* **Task description**: Below are the records; how many of their lines contain "more"? Reply only with that figure.

***** Supplied material

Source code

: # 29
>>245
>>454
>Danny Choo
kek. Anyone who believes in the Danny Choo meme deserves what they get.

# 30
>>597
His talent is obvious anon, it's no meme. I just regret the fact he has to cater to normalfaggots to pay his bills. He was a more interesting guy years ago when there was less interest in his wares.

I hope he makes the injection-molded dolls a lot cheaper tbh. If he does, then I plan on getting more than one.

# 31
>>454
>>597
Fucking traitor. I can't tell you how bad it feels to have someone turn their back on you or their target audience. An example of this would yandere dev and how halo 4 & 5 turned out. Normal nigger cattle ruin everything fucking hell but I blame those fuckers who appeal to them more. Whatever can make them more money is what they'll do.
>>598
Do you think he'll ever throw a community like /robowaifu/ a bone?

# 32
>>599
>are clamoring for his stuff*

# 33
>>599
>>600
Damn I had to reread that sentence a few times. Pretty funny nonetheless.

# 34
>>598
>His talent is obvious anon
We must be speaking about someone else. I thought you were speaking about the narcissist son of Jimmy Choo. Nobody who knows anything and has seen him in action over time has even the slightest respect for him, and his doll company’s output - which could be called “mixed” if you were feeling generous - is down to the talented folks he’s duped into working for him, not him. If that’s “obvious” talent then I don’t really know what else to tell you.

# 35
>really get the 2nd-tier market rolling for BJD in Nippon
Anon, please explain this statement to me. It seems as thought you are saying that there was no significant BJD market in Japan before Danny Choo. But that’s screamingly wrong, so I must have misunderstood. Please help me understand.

**********

* **Answer to the exercise**: 3